> [Assignment]
Which lines in the listing below contain the word "León"? Copy each one.

> [Provided material]
━━━━━━━━━━━━━━━━━━━━━━━━━━━━━━
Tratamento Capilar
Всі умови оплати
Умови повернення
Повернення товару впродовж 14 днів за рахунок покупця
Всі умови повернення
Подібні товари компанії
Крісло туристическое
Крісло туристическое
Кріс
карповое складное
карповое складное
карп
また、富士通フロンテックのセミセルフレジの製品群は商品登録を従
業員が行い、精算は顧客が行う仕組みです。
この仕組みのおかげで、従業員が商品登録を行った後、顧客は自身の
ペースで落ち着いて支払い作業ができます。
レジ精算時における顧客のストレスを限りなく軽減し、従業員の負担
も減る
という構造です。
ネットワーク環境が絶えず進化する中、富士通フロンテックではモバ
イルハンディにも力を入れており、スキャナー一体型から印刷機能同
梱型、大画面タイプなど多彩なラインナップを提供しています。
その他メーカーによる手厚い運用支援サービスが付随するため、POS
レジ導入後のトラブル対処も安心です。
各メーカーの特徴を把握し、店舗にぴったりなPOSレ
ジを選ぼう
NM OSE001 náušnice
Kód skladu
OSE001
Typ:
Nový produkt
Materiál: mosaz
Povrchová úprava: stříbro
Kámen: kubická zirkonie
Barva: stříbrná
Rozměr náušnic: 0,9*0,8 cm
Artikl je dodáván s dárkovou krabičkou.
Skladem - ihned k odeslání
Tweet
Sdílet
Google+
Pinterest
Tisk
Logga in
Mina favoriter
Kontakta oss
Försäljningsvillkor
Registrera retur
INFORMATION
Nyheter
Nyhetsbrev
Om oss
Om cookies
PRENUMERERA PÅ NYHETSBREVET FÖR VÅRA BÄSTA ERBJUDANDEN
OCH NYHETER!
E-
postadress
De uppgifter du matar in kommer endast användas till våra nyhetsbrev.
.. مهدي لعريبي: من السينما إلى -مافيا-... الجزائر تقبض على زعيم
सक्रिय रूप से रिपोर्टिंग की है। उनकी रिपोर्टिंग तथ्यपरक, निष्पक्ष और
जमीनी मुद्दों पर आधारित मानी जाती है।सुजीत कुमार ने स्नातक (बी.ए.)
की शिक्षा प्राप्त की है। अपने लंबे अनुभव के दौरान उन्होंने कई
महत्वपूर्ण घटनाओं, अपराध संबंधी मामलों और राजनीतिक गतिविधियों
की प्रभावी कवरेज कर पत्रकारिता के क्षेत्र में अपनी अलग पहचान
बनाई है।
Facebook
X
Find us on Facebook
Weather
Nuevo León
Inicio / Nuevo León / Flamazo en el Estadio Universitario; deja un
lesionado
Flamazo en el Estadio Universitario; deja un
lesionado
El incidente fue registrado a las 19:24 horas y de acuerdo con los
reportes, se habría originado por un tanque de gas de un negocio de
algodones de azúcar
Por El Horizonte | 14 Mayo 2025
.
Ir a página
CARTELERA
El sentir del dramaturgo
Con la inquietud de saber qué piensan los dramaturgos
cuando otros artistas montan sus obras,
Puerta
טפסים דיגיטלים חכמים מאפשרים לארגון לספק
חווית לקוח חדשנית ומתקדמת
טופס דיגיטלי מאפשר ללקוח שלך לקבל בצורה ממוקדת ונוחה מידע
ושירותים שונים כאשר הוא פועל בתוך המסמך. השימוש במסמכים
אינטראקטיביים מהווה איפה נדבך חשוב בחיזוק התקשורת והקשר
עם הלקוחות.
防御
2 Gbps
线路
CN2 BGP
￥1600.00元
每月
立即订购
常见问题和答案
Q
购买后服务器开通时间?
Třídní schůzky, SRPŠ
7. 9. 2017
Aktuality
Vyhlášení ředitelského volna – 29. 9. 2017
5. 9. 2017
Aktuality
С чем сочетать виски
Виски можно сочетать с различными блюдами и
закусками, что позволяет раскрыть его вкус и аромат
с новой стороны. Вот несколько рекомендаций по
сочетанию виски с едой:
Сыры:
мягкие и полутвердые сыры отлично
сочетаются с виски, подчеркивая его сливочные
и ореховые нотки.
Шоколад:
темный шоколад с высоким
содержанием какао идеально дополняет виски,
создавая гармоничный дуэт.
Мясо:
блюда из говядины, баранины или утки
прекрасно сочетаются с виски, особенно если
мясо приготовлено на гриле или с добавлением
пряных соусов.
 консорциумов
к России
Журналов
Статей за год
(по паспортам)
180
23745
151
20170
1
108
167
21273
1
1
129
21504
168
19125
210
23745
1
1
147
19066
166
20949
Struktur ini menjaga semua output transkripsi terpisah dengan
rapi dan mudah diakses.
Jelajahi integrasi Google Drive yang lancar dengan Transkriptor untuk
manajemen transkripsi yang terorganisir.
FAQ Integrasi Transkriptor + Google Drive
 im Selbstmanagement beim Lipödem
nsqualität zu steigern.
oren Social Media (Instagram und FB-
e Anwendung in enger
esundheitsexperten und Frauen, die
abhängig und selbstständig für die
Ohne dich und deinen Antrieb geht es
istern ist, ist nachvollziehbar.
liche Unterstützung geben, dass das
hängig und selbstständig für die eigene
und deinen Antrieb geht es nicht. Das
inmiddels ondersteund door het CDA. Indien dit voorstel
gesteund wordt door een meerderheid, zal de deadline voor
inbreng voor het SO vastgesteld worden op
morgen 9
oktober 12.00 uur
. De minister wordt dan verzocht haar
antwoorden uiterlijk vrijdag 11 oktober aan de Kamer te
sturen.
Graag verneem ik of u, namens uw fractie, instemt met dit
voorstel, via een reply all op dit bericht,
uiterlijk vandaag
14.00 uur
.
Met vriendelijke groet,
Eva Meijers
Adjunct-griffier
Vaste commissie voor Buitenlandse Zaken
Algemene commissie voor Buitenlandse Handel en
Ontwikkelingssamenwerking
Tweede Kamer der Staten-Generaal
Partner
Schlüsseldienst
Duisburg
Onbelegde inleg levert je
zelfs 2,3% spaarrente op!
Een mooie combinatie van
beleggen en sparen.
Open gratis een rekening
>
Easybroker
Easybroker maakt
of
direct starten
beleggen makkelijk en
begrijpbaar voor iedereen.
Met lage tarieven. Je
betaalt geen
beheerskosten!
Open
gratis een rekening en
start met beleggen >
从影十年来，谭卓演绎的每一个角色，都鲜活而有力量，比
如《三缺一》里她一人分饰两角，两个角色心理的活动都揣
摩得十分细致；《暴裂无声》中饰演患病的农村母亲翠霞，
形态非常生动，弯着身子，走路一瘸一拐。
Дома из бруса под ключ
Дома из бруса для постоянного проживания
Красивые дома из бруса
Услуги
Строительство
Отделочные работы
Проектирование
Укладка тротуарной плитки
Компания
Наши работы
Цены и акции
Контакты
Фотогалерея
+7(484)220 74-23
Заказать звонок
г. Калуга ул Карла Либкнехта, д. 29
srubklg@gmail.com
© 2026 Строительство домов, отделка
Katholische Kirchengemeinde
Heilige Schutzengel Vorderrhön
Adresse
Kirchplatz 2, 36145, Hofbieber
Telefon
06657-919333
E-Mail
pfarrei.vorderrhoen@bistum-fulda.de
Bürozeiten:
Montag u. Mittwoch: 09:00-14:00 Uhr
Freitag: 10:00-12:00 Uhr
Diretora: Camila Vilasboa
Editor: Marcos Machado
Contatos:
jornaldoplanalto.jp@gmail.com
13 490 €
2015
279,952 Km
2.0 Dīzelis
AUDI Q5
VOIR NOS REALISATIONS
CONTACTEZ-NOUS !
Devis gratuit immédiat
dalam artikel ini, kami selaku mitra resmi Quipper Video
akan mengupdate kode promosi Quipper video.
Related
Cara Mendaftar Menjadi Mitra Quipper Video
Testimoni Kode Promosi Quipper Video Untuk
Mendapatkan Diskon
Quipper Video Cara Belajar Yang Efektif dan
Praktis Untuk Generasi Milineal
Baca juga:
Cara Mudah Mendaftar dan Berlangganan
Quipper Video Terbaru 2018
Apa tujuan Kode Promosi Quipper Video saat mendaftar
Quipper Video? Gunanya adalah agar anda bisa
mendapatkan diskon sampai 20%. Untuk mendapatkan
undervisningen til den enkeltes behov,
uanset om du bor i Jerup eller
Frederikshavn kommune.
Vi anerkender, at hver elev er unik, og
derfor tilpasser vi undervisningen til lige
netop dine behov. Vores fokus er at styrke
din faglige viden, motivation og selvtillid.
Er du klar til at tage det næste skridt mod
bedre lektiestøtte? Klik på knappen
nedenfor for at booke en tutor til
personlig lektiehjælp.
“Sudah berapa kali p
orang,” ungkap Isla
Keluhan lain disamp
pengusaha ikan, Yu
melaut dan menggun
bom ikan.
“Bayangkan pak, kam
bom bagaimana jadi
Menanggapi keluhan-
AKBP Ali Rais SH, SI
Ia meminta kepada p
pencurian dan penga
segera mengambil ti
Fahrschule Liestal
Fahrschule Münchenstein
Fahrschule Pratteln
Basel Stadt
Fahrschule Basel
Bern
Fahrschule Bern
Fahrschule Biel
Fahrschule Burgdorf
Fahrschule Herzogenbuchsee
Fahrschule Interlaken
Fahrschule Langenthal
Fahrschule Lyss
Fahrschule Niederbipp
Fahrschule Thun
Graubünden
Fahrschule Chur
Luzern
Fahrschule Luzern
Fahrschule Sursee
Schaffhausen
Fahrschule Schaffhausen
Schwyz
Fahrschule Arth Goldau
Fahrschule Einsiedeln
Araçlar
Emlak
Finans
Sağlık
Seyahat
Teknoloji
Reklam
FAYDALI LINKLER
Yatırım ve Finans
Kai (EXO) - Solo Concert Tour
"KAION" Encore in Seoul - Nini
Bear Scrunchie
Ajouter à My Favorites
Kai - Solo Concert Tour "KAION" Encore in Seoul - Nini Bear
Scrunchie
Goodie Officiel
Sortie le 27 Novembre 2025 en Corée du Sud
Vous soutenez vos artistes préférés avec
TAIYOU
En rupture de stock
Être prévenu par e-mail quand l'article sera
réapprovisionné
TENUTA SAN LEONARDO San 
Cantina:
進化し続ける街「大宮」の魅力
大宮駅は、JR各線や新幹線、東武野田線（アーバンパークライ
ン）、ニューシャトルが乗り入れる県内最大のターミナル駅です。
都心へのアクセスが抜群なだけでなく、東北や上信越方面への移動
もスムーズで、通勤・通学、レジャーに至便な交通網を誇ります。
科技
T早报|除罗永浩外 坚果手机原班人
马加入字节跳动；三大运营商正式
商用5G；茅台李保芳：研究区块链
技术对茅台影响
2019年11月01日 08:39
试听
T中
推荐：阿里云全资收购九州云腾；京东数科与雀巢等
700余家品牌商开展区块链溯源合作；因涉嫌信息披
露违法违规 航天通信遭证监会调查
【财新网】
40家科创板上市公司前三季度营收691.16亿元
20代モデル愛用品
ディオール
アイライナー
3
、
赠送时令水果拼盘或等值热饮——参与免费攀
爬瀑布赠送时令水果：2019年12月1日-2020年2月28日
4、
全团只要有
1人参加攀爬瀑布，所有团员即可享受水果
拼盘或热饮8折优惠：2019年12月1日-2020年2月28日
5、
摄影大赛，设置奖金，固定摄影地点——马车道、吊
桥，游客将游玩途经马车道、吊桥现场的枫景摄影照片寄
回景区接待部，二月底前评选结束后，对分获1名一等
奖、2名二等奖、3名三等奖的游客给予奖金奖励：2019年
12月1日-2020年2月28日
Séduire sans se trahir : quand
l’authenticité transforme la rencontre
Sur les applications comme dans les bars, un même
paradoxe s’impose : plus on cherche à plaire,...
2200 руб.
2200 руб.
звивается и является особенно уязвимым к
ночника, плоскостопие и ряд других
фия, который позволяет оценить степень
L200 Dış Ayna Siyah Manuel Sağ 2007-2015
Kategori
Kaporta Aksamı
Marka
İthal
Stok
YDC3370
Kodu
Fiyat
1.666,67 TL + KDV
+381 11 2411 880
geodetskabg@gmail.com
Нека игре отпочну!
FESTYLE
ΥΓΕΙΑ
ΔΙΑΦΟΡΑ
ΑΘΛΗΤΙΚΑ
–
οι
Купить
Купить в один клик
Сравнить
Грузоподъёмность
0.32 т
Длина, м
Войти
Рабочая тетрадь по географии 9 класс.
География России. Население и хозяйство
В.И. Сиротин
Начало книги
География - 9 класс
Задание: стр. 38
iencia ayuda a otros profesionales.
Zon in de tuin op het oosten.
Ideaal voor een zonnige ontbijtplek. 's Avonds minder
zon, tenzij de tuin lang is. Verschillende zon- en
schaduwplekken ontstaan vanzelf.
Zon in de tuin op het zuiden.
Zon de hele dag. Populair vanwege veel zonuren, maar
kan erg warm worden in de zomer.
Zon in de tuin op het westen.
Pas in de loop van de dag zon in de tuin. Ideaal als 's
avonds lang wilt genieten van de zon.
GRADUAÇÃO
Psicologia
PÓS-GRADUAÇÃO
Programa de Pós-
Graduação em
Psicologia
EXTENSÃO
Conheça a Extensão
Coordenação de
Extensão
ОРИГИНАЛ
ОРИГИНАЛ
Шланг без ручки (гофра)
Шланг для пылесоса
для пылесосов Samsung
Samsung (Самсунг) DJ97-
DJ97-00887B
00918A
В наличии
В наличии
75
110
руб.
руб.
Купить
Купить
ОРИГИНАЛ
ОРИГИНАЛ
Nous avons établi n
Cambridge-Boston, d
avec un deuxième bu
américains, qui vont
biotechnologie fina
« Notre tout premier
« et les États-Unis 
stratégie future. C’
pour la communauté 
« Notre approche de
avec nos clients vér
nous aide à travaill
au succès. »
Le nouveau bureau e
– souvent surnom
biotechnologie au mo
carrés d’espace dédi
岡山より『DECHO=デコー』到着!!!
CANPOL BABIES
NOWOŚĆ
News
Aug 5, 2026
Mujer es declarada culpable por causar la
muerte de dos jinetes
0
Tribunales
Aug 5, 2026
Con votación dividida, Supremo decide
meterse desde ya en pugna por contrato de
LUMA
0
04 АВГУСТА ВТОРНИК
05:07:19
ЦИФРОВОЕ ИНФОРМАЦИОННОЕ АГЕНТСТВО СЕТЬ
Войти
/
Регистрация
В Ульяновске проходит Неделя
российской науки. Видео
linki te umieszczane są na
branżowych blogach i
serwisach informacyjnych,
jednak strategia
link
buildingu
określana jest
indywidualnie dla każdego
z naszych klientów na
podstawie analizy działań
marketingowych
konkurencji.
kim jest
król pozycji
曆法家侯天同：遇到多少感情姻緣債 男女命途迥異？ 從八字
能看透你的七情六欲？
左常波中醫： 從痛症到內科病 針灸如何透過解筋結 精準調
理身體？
━━━━━━━━━━━━━━━━━━━━━━━━━━━━━━
> [Exercise response]
Nuevo León
Inicio / Nuevo León / Flamazo en el Estadio Universitario; deja un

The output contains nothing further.